Premium Cigar Association Expresses Concern for FDA Proposed Rule on Tobacco Product Establishment Registration and Product Listing

The Premium Cigar Association (PCA) acknowledges the release of the U.S. Food and Drug Administration’s (FDA) proposed rule titled Establishment Registration and Product Listing for Tobacco Products and will provide comment on behalf of its membership before the September 14, 2026, deadline.
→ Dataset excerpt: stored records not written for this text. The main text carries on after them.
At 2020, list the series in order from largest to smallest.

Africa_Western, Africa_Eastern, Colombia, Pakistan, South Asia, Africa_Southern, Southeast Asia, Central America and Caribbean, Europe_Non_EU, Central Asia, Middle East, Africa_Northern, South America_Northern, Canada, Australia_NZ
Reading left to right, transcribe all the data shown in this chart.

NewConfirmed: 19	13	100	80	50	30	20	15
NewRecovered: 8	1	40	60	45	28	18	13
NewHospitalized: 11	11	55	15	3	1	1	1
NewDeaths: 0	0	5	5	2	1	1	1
As a result of the premium cigar industry’s successful litigation against the FDA’s Deeming Rule, this proposed regulation will not apply to establishments that manufacture only “premium cigars,” as defined by the court. The PCA and allied organizations fought and won on behalf of premium cigars, retailers, manufacturers, and consumers. That victory matters, and this new proposed regulation would hit every single premium cigar manufacturer if not for that important litigation, which provided clarity: that premium cigars are a distinct product category and should not be swept into regulatory schemes that were never designed for them.
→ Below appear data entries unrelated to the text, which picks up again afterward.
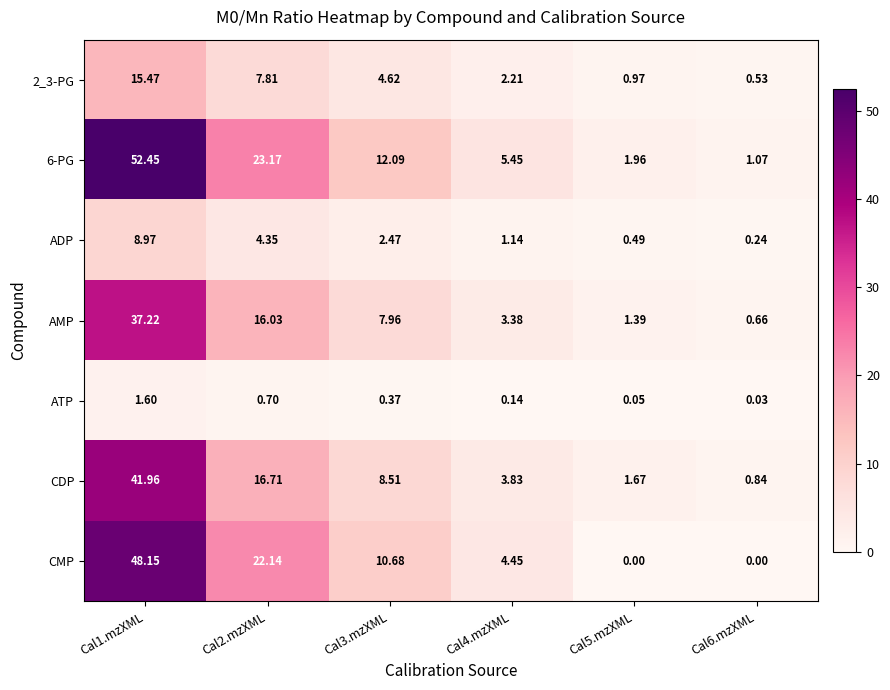

Rank the series at Cal5.mzXML from highest to lowest value.

6-PG, CDP, AMP, 2_3-PG, ADP, ATP, CMP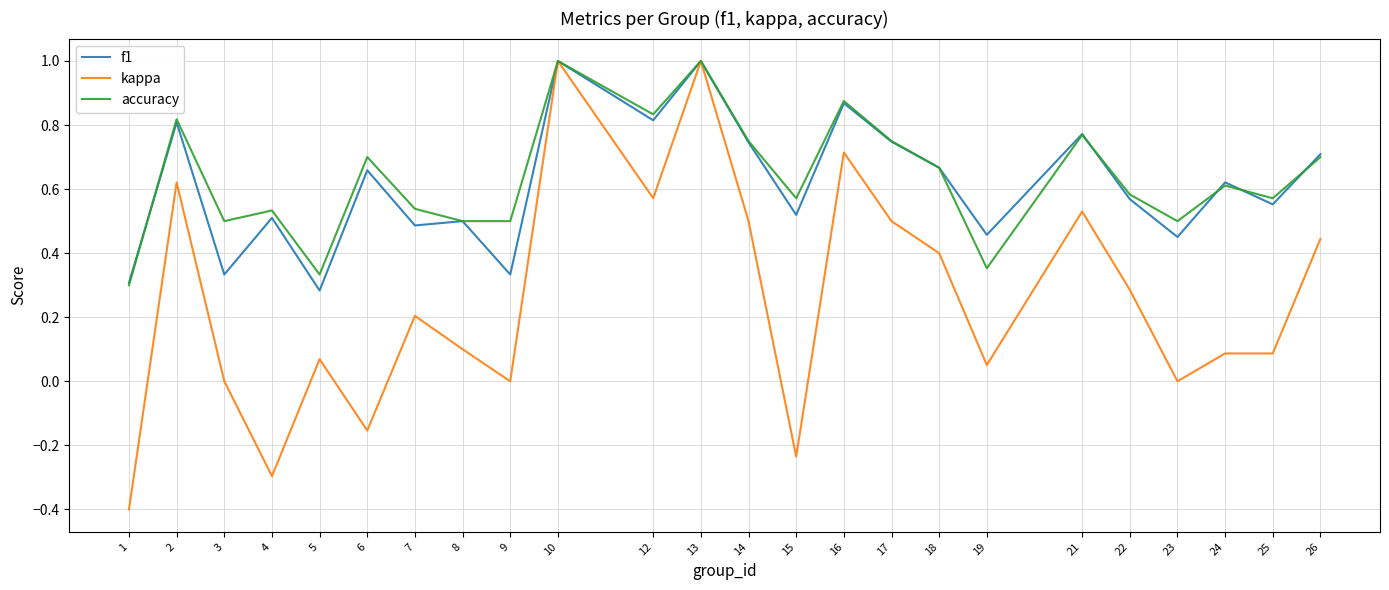

Is the value of accuracy at 16 greater than the value of f1 at 21?

Yes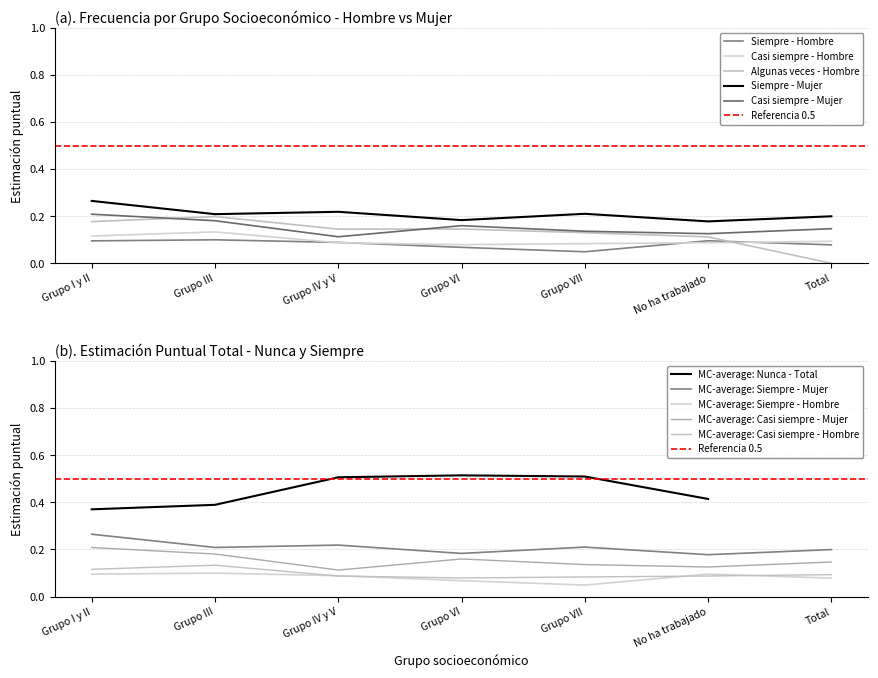

What is the label of the 5th point from the right?

Grupo IV y V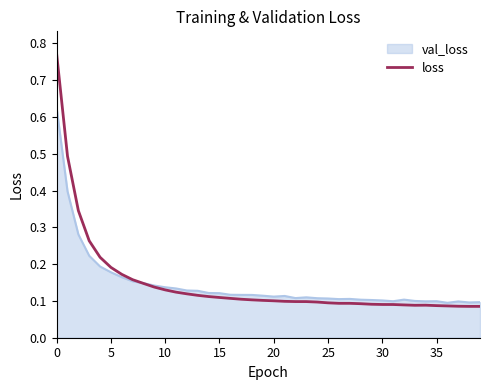

Rank the series by their maximum value, from lowest to highest.

val_loss, loss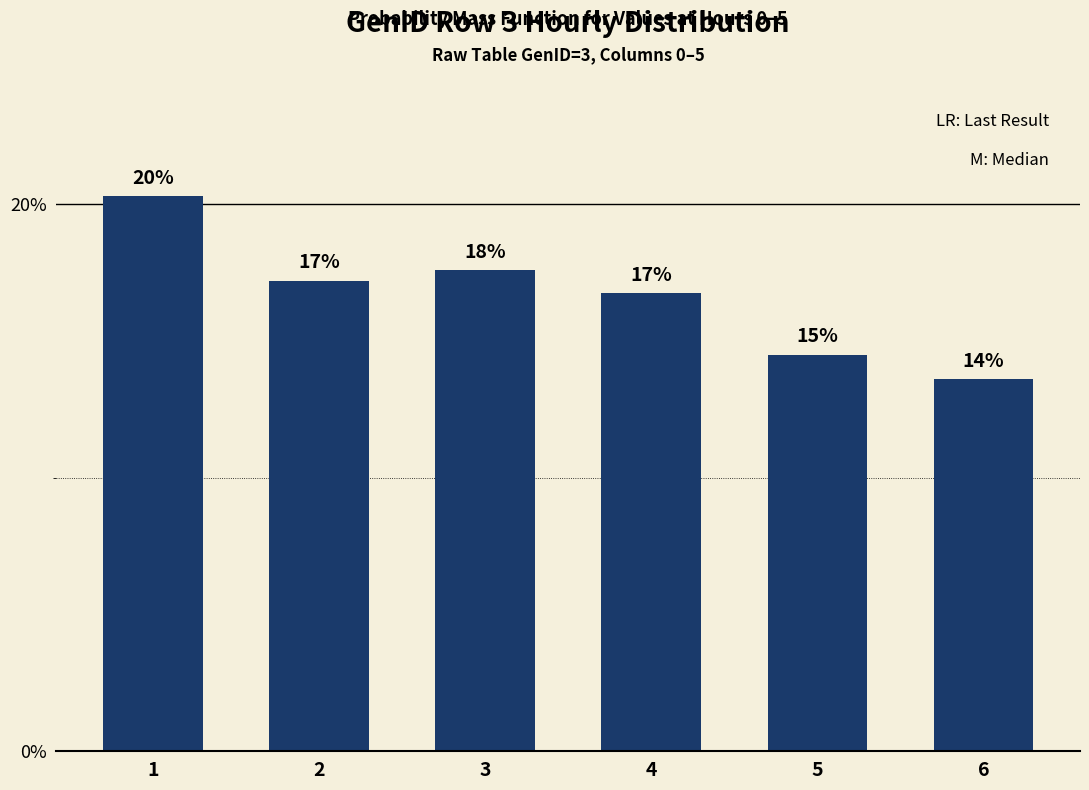

What is the difference between the values at 1 and 5?

5.8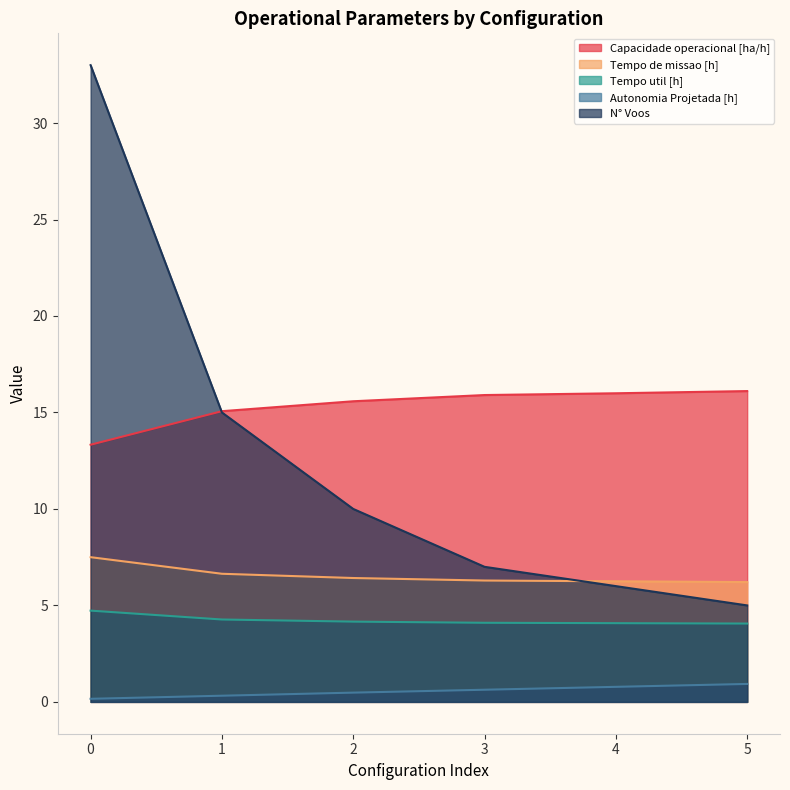

At how many categories does at least one series exceed 6?

6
While premium cigar manufacturers are protected by the court’s ruling, many products sold by the PCA’s 3,500 retail members may still be adversely impacted by this proposed regulation. Foreign pipe tobacco, pipe manufacturers, and cigar manufacturers of products not meeting the 8-part “premium cigar” definition would be subject to new registration, listing, recordkeeping, and foreign factory inspection requirements if the rule is finalized. These businesses must also be protected from costly and unnecessary regulatory burdens. Furthermore, mixed-use factories that produce both premium and non-premium cigars would be subject to this new regulation. This shifts the regulatory target from product type to producer.

In 2023, the PCA objected to the proposed rule on Requirements for Tobacco Products Manufacturing Practices. The Establishment Registration and Product Listing for Tobacco Products proposed rule contains provisions that, like the 2023 proposed rule, would have burdensome impacts on small businesses, and the PCA has similar concerns with this rule.

“Our stance on this proposed rule is consistent with all of our previous filings that pushed back against overregulation of the makers and sellers of premium tobacco products. Registration and inspection are usually the opening salvo of more regulations to come. When Big Tobacco and Anti-Tobacco Groups alike are celebrating an FDA proposed rule, you know there is a big problem for the overall marketplace,” says Joshua Habursky, Chief Executive Officer, Premium Cigar Association.

The PCA will oppose any regulation (or provisions thereof) that increases costs on the products our members sell, especially when those costs are passed directly to retailers and their consumer customers. The vast majority of PCA member stores sell products that would be affected by this proposal. Higher compliance costs for manufacturers do not stay with manufacturers. They move through the supply chain, raise prices at retail, reduce consumer choice, and make it harder for small businesses to compete.

PCA intends to fight against every unnecessary regulation affecting products sold by our membership and will weigh in on this regulation expressing our concern with specific provisions.ons.